Rural internet becoming hot button issue for farmers

By Diego Flammini
Assistant Editor, North American Content
Farms.com

An April 12 CBC article about the Canadian Radio-television and Telecommunications Commission (CRTC) and the organization’s uncertainty when it comes to regulating internet speeds and service across the country has farm organizations in Ontario and Saskatchewan concerned.

“You have to be able to get internet before you worry about how much speed you’re getting,” said Norm Hall, president of Agricultural Producers Association of Saskatchewan. “There are parts of Saskatchewan where internet and cell phone coverage is non-existent.”

“Perhaps we shouldn’t be going for a minimum internet speed, but a minimum customer standard,” said Peter Sykanda, farm policy researcher with the Ontario Federation of Agriculture. “If we talk about a minimum standard, that’s what you’ll get and by the time you get that, it’s too slow or obsolete.”

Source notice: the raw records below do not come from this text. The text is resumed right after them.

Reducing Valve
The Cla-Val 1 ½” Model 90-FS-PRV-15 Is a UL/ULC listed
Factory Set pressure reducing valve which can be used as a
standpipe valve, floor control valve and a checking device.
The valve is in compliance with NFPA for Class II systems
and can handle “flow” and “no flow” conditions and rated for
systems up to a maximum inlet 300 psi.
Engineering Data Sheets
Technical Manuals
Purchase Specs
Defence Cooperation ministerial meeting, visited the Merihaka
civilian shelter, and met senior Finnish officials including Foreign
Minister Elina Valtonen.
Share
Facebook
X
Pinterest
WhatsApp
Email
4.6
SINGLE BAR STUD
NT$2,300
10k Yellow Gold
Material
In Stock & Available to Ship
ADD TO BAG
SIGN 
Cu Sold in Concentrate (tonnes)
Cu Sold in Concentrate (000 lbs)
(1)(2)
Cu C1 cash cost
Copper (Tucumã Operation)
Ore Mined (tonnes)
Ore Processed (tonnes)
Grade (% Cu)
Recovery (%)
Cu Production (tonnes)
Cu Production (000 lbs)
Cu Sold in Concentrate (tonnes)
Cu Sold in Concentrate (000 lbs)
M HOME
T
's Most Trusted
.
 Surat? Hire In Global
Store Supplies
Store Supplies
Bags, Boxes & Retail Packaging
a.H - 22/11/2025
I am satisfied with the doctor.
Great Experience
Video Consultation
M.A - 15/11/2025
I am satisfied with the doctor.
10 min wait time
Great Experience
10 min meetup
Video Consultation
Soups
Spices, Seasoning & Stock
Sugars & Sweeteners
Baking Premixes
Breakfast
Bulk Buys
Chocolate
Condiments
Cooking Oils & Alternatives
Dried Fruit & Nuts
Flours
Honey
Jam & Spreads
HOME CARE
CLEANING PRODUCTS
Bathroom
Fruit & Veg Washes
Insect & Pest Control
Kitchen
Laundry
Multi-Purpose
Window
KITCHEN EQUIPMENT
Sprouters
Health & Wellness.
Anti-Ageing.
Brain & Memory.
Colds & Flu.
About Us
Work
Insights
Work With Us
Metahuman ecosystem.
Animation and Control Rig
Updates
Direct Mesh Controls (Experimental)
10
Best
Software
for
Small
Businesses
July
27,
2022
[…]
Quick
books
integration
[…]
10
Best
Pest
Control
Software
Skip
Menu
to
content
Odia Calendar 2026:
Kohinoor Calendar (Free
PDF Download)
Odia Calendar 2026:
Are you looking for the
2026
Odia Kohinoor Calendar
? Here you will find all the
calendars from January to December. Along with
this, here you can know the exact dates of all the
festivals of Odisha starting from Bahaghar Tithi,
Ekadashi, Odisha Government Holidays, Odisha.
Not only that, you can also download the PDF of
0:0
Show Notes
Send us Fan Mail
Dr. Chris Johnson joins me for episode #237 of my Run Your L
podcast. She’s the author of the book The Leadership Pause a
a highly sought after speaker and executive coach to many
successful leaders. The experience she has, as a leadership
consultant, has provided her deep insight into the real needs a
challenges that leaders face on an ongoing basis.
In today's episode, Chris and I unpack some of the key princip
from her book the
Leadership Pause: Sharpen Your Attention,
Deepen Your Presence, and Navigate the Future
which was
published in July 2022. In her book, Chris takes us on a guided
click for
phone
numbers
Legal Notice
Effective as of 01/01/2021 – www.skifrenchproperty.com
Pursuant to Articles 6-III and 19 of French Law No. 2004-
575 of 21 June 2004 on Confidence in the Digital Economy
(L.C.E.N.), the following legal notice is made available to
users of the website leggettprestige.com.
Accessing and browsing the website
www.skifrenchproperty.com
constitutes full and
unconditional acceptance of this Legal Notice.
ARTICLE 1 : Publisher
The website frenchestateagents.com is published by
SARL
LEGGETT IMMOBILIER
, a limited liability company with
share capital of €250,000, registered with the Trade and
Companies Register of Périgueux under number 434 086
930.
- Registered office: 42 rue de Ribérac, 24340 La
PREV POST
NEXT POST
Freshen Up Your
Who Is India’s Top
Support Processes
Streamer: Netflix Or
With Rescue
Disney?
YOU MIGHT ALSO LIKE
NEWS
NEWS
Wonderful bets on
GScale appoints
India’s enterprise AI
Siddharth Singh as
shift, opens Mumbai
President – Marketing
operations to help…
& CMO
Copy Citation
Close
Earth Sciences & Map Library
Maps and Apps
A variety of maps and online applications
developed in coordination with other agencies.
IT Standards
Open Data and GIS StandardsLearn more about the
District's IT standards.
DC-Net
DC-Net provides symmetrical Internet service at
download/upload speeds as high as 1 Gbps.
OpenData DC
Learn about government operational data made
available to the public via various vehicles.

“Let’s hold the ISPs accountable for providing the service that customers want,” Sykanda said.

Silo Wireless, Xplornet and Kwic Internet are a few of the internet providers who market themselves to the rural community, but even they face certain challenges.

Farmer in field with tablet

“That’s the million dollar question,” Hall said. “There are places where there aren’t many people, but they need internet and cell phone coverage like the rest of the population. For a company to put up a tower costs thousands of dollars to cover a few people. But for the farmers running the multi-million dollar businesses, that coverage and service is a necessity.”

Both Hall and Sykanda encouraged farmers to get in contact with local, provincial and federal farm organizations to bring the issue of rural internet service to the forefront.

During the federal budget announcement in March, Minister of Finance Bill Morneau outlined a $500 million investment over five years to “extend and enhance broadband service in rural and remote communities.”